Voadam
Legend
Nisarg said:Yes, this is the "biological theory" I had mentioned.
I guess my next question for you then would be, how does it have a detrimental effect? What is the nature of this detrimental effect? How does it manifest?
Is it psychological or purely physiological? If its purely physiological, then the detrimental effects would in no way depend upon realization of the "horrible truth" of what you experience or observe... this seems pretty incongruent with most of the Mythos stories and themes.
To explain: In most mythos stories, the protagonist starts to lose sanity when he begins to "realize" the awful truth, reading a book of forbidden lore, or witnessing a childe of yog-sototh or what have you; and gaining some sliver of understanding of... something... that means that all they thought they knew was wrong.
Yet according to the "radiation" theory, theoretically an illiterate could lose SAN just by looking at the words of a Mythos book he is incapable of reading. It seems to rob the setting of the psychological aspect of horror that makes Cthulhu stand out from mere "gore" style horror.
That's why I think that the "radiation" theory may well have merit but there has to be something more, or that it has to be fleshed out to explain the psychological aspects of the Mythos terror.
Nisarg
Structure equals function. The brain is a physiological organ. Do things to the biochemistry and you get behavioural, psychological effects. Certain mental disrders can be linked to chemical imbalances in the brain and treated with drugs to balance things again.
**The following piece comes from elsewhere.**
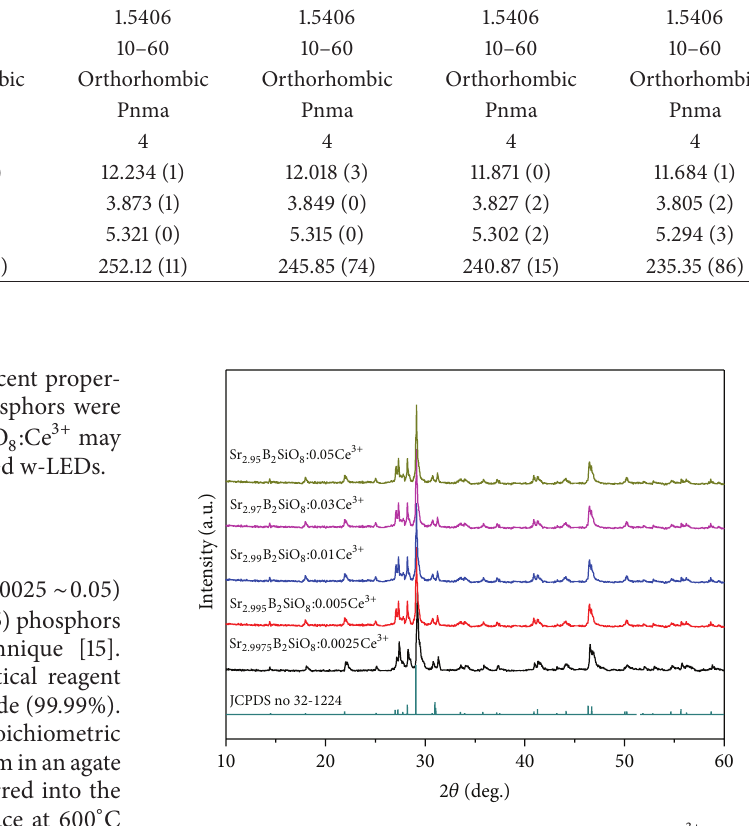
different Ce 3+ concentrations are shown in Figure 1. All of the diffraction peaks are in accordance with Sr 3 B 2 SiO 8 (JCPDS card number 32-1224). All these samples are single phase without any impurities. This indicates that doping Ce 3+ ions in Sr 3 B 2 SiO 8 host with such a small concentration has no other phase specific changes. The crystal system is Orthorhombic, the space group is Pnma, and lattice parameters of a = 12.355 (2), b = 3.916 (1), c = 5.405 (4), and V = 261.50 (56) ˚A 3 . When the replacement of Sr 2+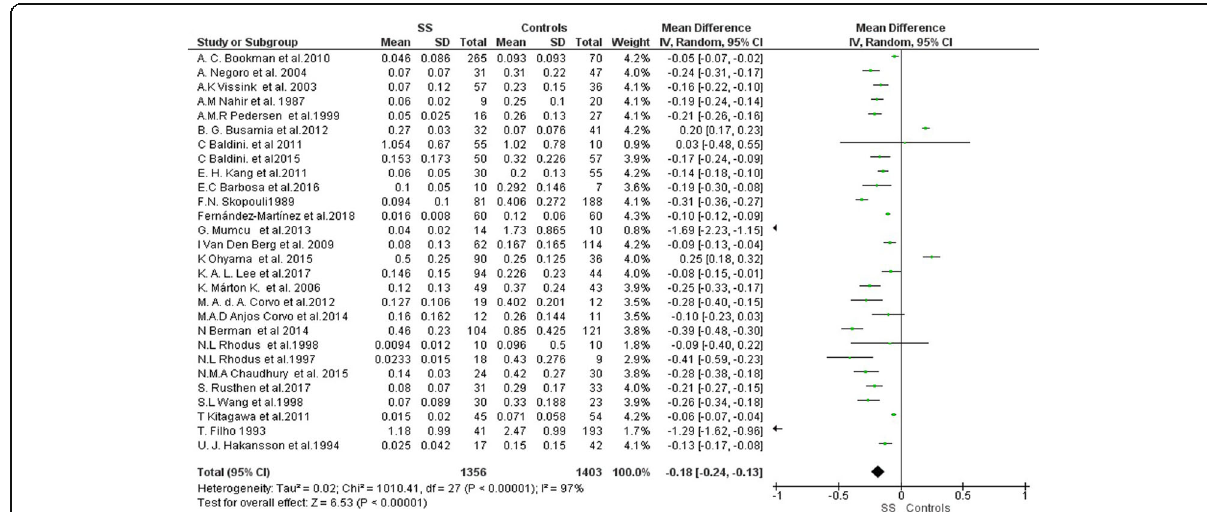
Fig. 2 Forest plot (random-effects model Mean Differences) of the unstimulated whole salivary flow rate in patients with Sjögren ’ s Syndrome compared to controls (healthy subjects and patients with sicca non-SS). This forest plot summarizes the results of studies evaluating the unstimulated whole salivary flow rate in patients with Sicca symptoms (SS vs controls). The numbers on the x-axis measure mean difference. The small green boxes represent the point estimate of the effect size and sample size of each study. The black lines on either side of the box represent a 95% confidence interval. The solid vertical line represents a mean difference of 0 or no effect. The overall pooled mean difference and 95% CI is indicated by a diamond at the bottom. Names of the first author ’ s studies are shown on the left. CI: Confidence Interval; df: degree freedom; Chi2: chi-squared test; I2: Higgins heterogeneity test; SD: Standard deviation; SS: Sjögren ’ s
Yes, an illiterate staring at sigils of elder sign power will have sanity loss, just like a literate who studies them intensely. Imprinting the signs on your visual cortex causes reactions in your head. Part of the manifestation could be "the growing horror of realization that reality is not how we think of it" so it is a symptom of the problem, not a cause of it. So an illiterate cultist may still want to clutch that mythos book and keep it by his side always for the feeling it gives him, like carrying the bible as a talisman against evil. It is the power inside, not necessarily the writing, although reading exposes your brain more directly than mere proximity.
And this jibes with our understanding of paradigm shifts about reality. People don't go horribly insane when they study the Hesisenberg Uncertainty principle, many don't like it or irrationally struggle stubbornly against accepting it, but very few people go insane over it. But in the Mythos you find out that reality is actually that funky "out there" and they get woogy. Not people who hear second hand and have it explained to them, but people who experience it directly.
Ooh, a flying squid. Many IRL would say "neat" as many do upon seeing strange undersea creatures. However if there is something about them that affects your brain directly it explains why it would universally incite detrimental long term mental effects.